Seine Mutter Christine wiederum sorgte sich in Medien über den Gesundheitszustand ihres Sohnes: „Sein Körper gibt langsam auf.“ Er habe Herzprobleme, eine chronische Lungenentzündung und schlimme Schulterschmerzen. Assange hatte vor der Veröffentlichung des UN-Berichts bekanntgegeben, er würde sich der britischen Polizei stellen, sollte die Arbeitsgruppe, die sich mit dem Thema willkürliche Inhaftierungen beschäftigt, zu einer negativen Entscheidung kommen.

Nachdem Mitte 2010 die Vorwürfe der sexuellen Belästigung von zwei Schwedinnen laut wurden, kämpfte der Wikileaks-Gründer monatelang von der britischen Hauptstadt aus gegen seine Auslieferung, bekam unter Auflagen Hausarrest und verbrachte mehr als ein Jahr auf dem Landgut eines Freundes, von wo aus er weiter klagte. Doch er verlor. Seine letzte Chance, Asyl zu erhalten, war in der ecuadorianischen Botschaft.

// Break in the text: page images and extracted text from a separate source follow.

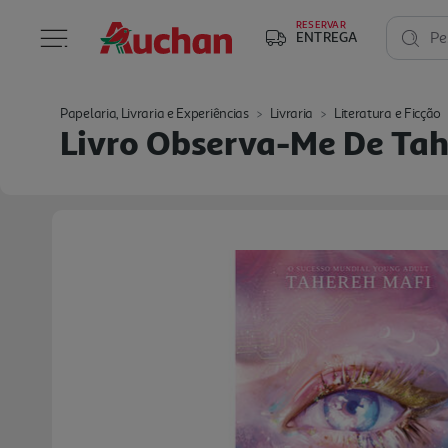
RESERVAR
ENTREGA
Pe
Papelaria, Livraria e Experiências
Livraria
Literatura e Ficção
Livro Observa-Me De Tah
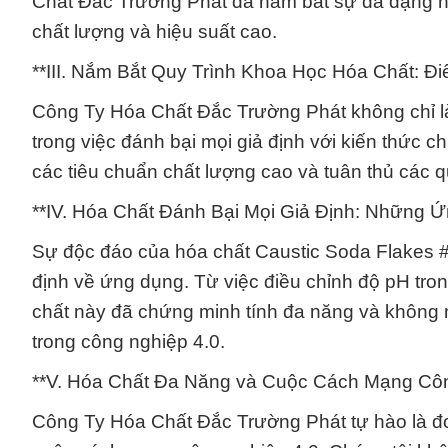
Chất Đắc Trường Phát đã nắm bắt sự đa dạng n
chất lượng và hiệu suất cao.
**III. Nắm Bắt Quy Trình Khoa Học Hóa Chất: Đ
Công Ty Hóa Chất Đắc Trường Phát không chỉ là 
trong việc đánh bại mọi giả định với kiến thức c
các tiêu chuẩn chất lượng cao và tuân thủ các qu
**IV. Hóa Chất Đánh Bại Mọi Giả Định: Những
Sự độc đáo của hóa chất Caustic Soda Flakes #
định về ứng dụng. Từ việc điều chỉnh độ pH tro
chất này đã chứng minh tính đa năng và không 
trong công nghiệp 4.0.
**V. Hóa Chất Đa Năng và Cuộc Cách Mạng Côn
Công Ty Hóa Chất Đắc Trường Phát tự hào là đơn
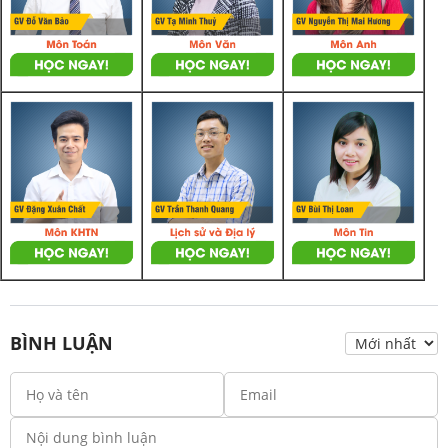
BÌNH LUẬN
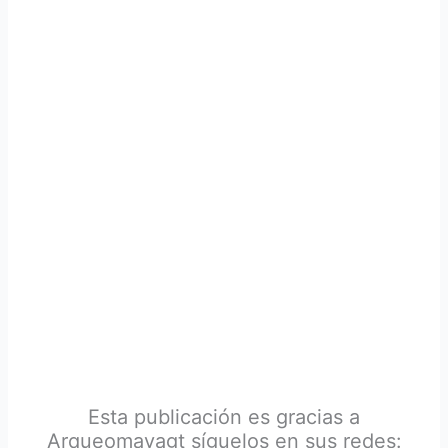
Esta publicación es gracias a
Arqueomayagt síguelos en sus redes:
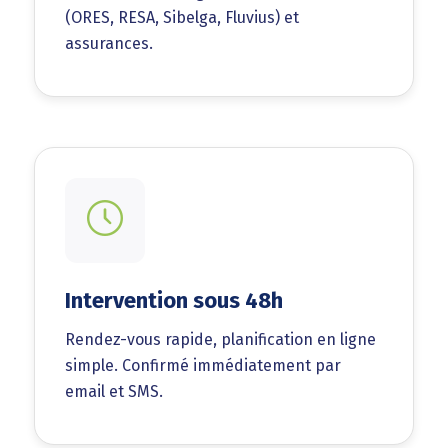
(ORES, RESA, Sibelga, Fluvius) et
assurances.
Intervention sous 48h
Rendez-vous rapide, planification en ligne
simple. Confirmé immédiatement par
email et SMS.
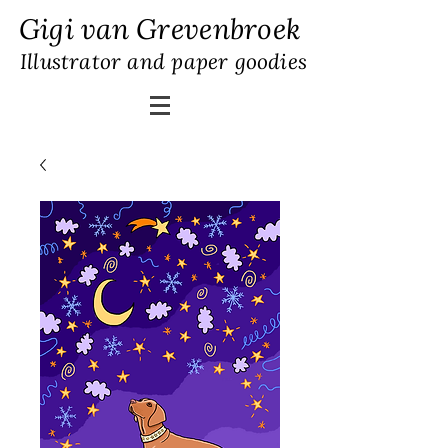
Gigi van Grevenbroek
Illustrator and paper goodies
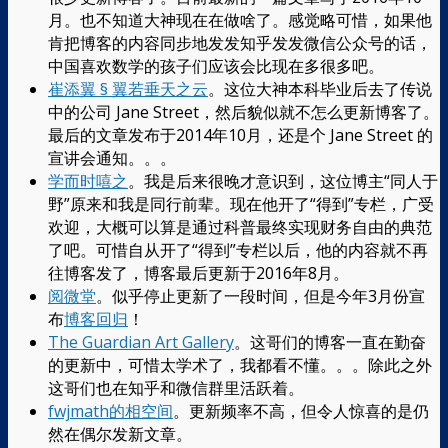
月。也不知道大神现在在做啥了。感觉略可惜，如果他
肯把博客的内容同步地发发知乎发发微信公众号的话，
中国喜欢数学的孩子们应该会比现在多很多吧。
崔添翼 § 翼若垂天之云
。这位大神本科毕业后去了传说
中的公司 Jane Street，然后貌似就不怎么更新博客了。
最后的文章发布于2014年10月，还是个 Jane Street 的
宣讲会通知。。。
学而时嘻之
。我是后来很晚才意识到，这位博主“同人于
野”原来和我是同行前辈。现在他开了“得到”专栏，广受
欢迎，大概可以算是通过科普最终实现财务自由的典范
了吧。可惜自从开了“得到”专栏以后，他的内容就不再
往博客发了，博客最后更新于2016年8月。
阅微堂
。似乎停止更新了一段时间，但是今年3月份宣
布
博客回归
！
The Guardian Art Gallery
。这哥们的博客一直在勤奋
的更新中，可惜太学术了，我都看不懂。。。除此之外
这哥们也在知乎和微信群里活跃着。
fwjmath的相空间
。更新频率不高，但令人惊喜的是仍
然在偶尔发新文章。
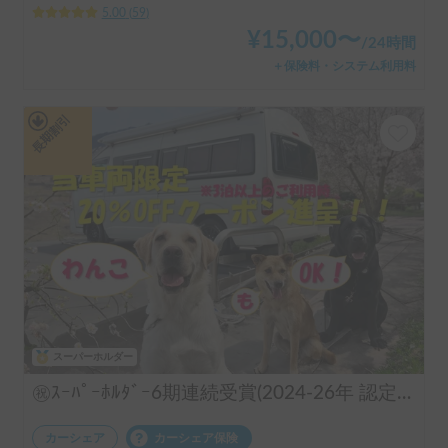
5.00
(
59
)
¥
15,000
〜
/
24時間
＋保険料・システム利用料
長期割引
スーパーホルダー
㊗️ｽｰﾊﾟｰﾎﾙﾀﾞｰ6期連続受賞(2024-26年 認定実績)👑 長期のご利用実績多数♨️🐕♨️わんちゃん🆗🙆✨FFヒーターで夜はぽかぽか☕️直前予約も可能(要相談下さい)⏰全面網戸で犬も人も快適👍ファミリーも喜んで頂けます😃〈ポータブルクーラー・大容量ポータブルバッテリー・電子レンジ・天井換気ファン・冷蔵庫・サブバッテリー2機・外部電源〉 断熱車体&アクリル二重＋網戸とシェード付の断熱窓！花火大会＆野外音楽フェスにも！ロードバイク2台楽々積んで車中泊OK❣️トランポ的な使い方も出来ます！ ハイエース サーフィン 憧れのキャンピングカーで！ 白馬 野沢温泉 蔵王 八方尾根 妙高 スキー スノボ
カーシェア
カーシェア保険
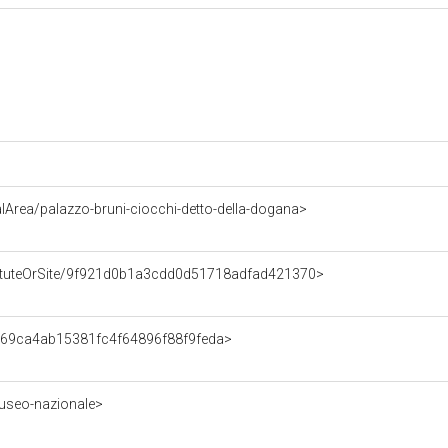
Area/palazzo-bruni-ciocchi-detto-della-dogana>
nstituteOrSite/9f921d0b1a3cdd0d51718adfad421370>
a469ca4ab15381fc4f64896f88f9feda>
museo-nazionale>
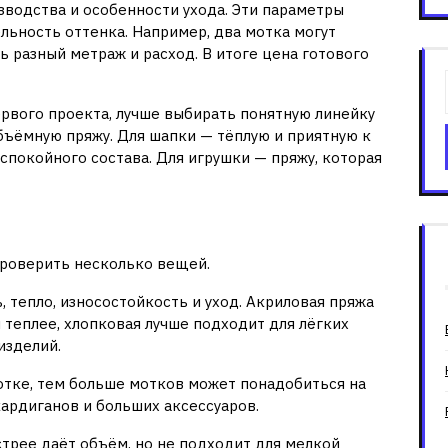
водства и особенности ухода. Эти параметры
льность оттенка. Например, два мотка могут
 разный метраж и расход. В итоге цена готового
ервого проекта, лучше выбирать понятную линейку
объёмную пряжу. Для шапки — тёплую и приятную к
 спокойного состава. Для игрушки — пряжу, которая
имание перед покупкой
 проверить несколько вещей.
, тепло, износостойкость и уход. Акриловая пряжа
 теплее, хлопковая лучше подходит для лёгких
изделий.
отке, тем больше мотков может понадобиться на
кардиганов и больших аксессуаров.
стрее даёт объём, но не подходит для мелкой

Assange, der die Whistleblower-Bewegung geprägt hat, ist überzeugt davon, dass die Anschuldigungen gegen ihn politisch motiviert sind. Er fürchtet, in Amerika zu landen, falls er sich in Schweden zu den Vorwürfen befragen lassen würde. Dort ist der Zorn auf seine Wikileaks-Enthüllungen, die eine weltweite diplomatische Krise ausgelöst hatten, noch immer groß. Politiker beschimpften ihn damals als „Verräter“ und „Cyber-Terroristen“. Er und Mitarbeiter belegten mithilfe Hunderttausender Dokumente auf der Internetplattform Wikileaks unter anderem Folterungen in irakischen Gefängnissen, andere geheime Militärpapiere beschäftigten sich mit der Lage in Afghanistan und im US-Gefangenenlager Guantanamo.